Using Scaffold Liposomes to Reconstitute Lipid-proximal Protein-protein Interactions In Vitro.

作者信息

Clinton Ryan W, Mears Jason A

机构信息

Department of Pharmacology, Center for Mitochondrial Diseases, The Cleveland Center for Membrane and Structural Biology, Case Western Reserve University School of Medicine.

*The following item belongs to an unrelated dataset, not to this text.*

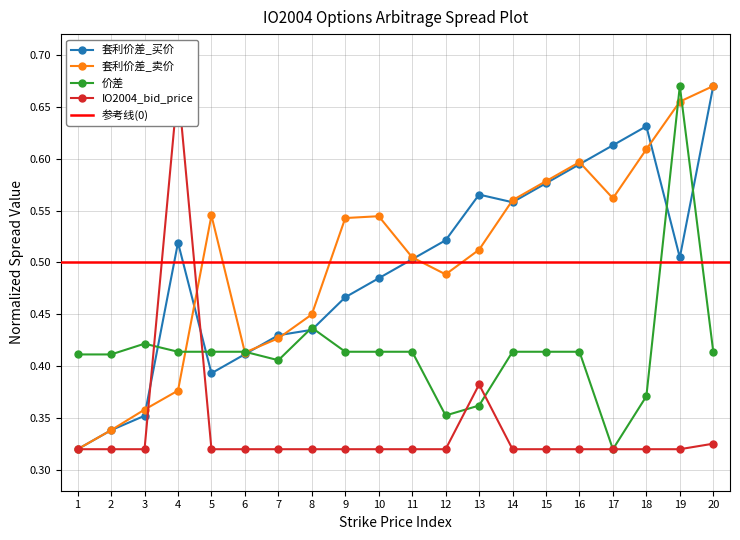

In IO2004_bid_price, how many points are higher than both neighbors (excluding endpoints)?

2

Department of Pharmacology, Center for Mitochondrial Diseases, The Cleveland Center for Membrane and Structural Biology, Case Western Reserve University School of Medicine;

出版信息

J Vis Exp. 2017 Jan 11(119):54971. doi: 10.3791/54971.

DOI:10.3791/54971
PMID:28117823
原文链接:https://pmc.ncbi.nlm.nih.gov/articles/PMC5409191/
Abstract

Studies of integral membrane proteins in vitro are frequently complicated by the presence of a hydrophobic transmembrane domain. Further complicating these studies, reincorporation of detergent-solubilized membrane proteins into liposomes is a stochastic process where protein topology is impossible to enforce. This paper offers an alternative method to these challenging techniques that utilizes a liposome-based scaffold. Protein solubility is enhanced by deletion of the transmembrane domain, and these amino acids are replaced with a tethering moiety, such as a His-tag. This tether interacts with an anchoring group (Ni coordinated by nitrilotriacetic acid (NTA(Ni)) for His-tagged proteins), which enforces a uniform protein topology at the surface of the liposome. An example is presented wherein the interaction between Dynamin-related protein 1 (Drp1) with an integral membrane protein, Mitochondrial Fission Factor (Mff), was investigated using this scaffold liposome method. In this work, we have demonstrated the ability of Mff to efficiently recruit soluble Drp1 to the surface of liposomes, which stimulated its GTPase activity. Moreover, Drp1 was able to tubulate the Mff-decorated lipid template in the presence of specific lipids. This example demonstrates the effectiveness of scaffold liposomes using structural and functional assays and highlights the role of Mff in regulating Drp1 activity.

摘要

体外对整合膜蛋白的研究常常因疏水跨膜结构域的存在而变得复杂。这些研究进一步复杂化的是,将去污剂溶解的膜蛋白重新整合到脂质体中是一个随机过程,其中蛋白质拓扑结构无法强制形成。本文提供了一种替代这些具有挑战性技术的方法,该方法利用基于脂质体的支架。通过删除跨膜结构域来提高蛋白质的溶解度,并用诸如His标签等连接部分取代这些氨基酸。该连接物与锚定基团相互作用(对于带有His标签的蛋白质,由次氮基三乙酸(NTA(Ni))配位的Ni),从而在脂质体表面强制形成统一的蛋白质拓扑结构。给出了一个例子,其中使用这种支架脂质体方法研究了动力相关蛋白1(Drp1)与整合膜蛋白线粒体裂变因子(Mff)之间的相互作用。在这项工作中,我们证明了Mff能够有效地将可溶性Drp1募集到脂质体表面,从而刺激其GTP酶活性。此外,在特定脂质存在的情况下,Drp1能够使Mff修饰的脂质模板形成微管。这个例子通过结构和功能分析证明了支架脂质体的有效性,并突出了Mff在调节Drp1活性中的作用。